Esta semana funcionários que tiveram contato com pessoas que testaram positivo para o COVID19 foram liberados. O problema é que antes de serem liberados, estiveram trabalhando na redação e em contato com muitos que ainda estão sendo escalados para trabalhar nesse absurdo de "programação especial".

Em um momento em que a maioria das grandes empresas no mundo está consciente e priorizando a saúde de seus funcionários e familiares, a Globo corre na contramão e opta por expor seus colaboradores do Esporte. Tudo em nome da audiência.

Confira o comunicado da Globo:

Nada procede nessa matéria. Não temos conhecimento da citada carta dos funcionários. Nada chegou à liderança do Esporte. Ao contrário do que indica a matéria, as redações não estão cheias. Estamos trabalhando com menos de um terço dos funcionários, em esquema de rodízio. Os funcionários do Globoesporte.com estão trabalhando em esquema de home office. Fizemos uma escala flexível e adotamos home office para as funções possíveis. Grávidas, pessoas acima de 65 anos e quem se encontra em grupo de risco não estão trabalhando.

Cerca de 50 jornalistas do time do Esporte foram cedidos ao Jornalismo para reforçar o esquema de cobertura que se intensificou nos últimos dias por conta do avanço da pandemia no país. E a segurança dos profissionais que neste momento trabalham para levar informação a toda a população é prioridade para a Globo.

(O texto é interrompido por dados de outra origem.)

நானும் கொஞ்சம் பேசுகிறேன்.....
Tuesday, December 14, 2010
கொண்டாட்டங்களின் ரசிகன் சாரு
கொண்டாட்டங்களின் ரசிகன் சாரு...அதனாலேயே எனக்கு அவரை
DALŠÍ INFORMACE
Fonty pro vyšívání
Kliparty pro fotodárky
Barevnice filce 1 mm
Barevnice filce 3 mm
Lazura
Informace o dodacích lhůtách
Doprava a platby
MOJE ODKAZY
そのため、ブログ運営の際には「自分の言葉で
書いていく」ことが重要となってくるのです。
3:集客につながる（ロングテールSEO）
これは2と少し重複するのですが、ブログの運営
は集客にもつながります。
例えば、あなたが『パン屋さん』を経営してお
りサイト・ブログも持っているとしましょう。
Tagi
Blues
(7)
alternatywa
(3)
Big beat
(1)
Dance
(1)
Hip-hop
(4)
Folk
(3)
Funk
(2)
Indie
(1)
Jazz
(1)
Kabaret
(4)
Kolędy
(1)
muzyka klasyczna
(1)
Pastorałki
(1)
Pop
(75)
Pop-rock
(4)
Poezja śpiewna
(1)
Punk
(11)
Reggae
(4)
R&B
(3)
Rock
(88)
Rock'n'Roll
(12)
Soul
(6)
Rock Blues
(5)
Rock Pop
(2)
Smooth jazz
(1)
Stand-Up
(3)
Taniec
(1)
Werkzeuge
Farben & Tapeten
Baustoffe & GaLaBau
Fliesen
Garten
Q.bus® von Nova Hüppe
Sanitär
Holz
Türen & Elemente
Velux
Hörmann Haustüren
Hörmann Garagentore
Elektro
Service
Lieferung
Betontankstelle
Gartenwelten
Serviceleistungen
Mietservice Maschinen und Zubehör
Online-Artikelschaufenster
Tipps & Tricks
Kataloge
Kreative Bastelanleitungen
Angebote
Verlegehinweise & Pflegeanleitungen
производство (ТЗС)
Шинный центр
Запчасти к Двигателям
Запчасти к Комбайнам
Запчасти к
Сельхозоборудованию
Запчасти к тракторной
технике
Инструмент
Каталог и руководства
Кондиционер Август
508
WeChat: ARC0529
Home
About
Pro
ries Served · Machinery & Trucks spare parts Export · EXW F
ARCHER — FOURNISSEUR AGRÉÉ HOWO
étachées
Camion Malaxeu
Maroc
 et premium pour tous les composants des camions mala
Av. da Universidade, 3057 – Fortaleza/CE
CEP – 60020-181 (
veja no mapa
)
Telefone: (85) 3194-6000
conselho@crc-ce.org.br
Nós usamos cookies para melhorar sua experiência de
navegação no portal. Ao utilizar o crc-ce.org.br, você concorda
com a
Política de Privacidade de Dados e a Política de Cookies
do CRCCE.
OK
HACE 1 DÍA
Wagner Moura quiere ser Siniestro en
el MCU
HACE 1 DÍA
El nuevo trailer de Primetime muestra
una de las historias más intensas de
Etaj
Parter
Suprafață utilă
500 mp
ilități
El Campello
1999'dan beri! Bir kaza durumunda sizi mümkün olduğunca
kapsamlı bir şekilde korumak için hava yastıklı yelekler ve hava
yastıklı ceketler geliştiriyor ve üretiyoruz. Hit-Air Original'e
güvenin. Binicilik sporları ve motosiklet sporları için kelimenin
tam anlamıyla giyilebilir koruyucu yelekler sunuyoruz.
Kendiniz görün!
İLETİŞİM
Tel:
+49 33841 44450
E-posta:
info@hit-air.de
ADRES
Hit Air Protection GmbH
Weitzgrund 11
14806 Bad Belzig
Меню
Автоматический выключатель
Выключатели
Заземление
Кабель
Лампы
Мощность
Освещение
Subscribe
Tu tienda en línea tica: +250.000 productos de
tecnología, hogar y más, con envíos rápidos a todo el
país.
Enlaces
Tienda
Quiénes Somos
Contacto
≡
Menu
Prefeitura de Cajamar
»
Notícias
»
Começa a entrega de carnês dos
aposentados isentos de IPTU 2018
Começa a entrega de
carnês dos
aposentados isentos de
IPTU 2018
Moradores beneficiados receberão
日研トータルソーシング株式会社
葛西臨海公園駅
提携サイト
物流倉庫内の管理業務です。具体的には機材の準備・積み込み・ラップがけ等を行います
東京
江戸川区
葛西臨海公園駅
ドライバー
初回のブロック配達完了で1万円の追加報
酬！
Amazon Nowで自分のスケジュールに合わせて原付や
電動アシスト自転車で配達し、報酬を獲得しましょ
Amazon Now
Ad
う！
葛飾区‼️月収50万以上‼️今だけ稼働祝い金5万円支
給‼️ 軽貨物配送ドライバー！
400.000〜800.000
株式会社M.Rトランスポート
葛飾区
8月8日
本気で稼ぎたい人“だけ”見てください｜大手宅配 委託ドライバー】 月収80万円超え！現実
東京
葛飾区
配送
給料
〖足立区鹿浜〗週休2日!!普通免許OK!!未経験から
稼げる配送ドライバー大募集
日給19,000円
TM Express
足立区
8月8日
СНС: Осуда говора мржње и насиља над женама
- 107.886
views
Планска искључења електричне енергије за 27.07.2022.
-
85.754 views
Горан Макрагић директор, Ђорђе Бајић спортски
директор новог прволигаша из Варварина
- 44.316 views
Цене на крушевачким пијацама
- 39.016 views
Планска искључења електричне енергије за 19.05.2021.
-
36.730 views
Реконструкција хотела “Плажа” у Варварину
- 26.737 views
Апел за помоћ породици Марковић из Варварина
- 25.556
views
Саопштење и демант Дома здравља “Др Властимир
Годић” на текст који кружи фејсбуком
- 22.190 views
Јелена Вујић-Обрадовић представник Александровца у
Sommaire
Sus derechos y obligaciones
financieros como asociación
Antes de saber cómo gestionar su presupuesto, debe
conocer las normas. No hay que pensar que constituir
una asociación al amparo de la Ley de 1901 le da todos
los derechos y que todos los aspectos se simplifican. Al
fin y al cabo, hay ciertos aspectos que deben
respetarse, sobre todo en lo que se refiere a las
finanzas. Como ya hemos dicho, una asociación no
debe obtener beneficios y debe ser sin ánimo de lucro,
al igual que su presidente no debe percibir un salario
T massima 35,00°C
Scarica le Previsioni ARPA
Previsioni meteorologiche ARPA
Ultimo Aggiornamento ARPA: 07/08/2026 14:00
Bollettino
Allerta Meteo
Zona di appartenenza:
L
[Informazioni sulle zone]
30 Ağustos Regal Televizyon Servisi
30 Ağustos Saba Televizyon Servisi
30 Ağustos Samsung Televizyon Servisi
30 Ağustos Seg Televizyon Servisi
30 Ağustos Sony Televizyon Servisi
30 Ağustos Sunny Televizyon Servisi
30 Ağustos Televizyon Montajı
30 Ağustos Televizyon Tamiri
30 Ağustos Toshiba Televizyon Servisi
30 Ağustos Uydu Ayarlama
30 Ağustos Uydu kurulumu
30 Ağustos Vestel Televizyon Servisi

No SporTV, reduzimos a nossa transmissão ao vivo de 13 para 9 horas diárias, mesmo com o lançamento do Faixa Especial, que passa a ocupar um lugar importante no horário nobre do SporTV para discutir os impactos que a pandemia do coronavírus está causando no mundo do Esporte. Investimos em reprises e compactos especiais do nosso acervo, como forma de ocupar o vazio deixado pela paralisação do calendário esportivo. Um movimento similar ao que tem sido feito em outros canais esportivos nos EUA, na Europa e na América Latina, misturando programação ao vivo com jogos históricos. Fizemos acordos com as principais entidades esportivas para darmos ao público a oportunidade de acompanhar novamente fatos importantes da história esportiva. Seja no futebol nacional, Libertadores, Copa do Mundo, NBA, tênis, UFC.

Somos jornalistas e faz parte da nossa profissão continuar informando, como imaginamos que o UOL continue fazendo. Mantemos a grade do SporTV no ar para cumprir nossa missão de levar informação e sermos uma companhia para milhões de amantes do Esporte que estão em casa. Lamentamos que em um momento tão difícil e delicado como esse, o UOL se preste a procurar assuntos irrelevantes em busca de cliques e de audiência.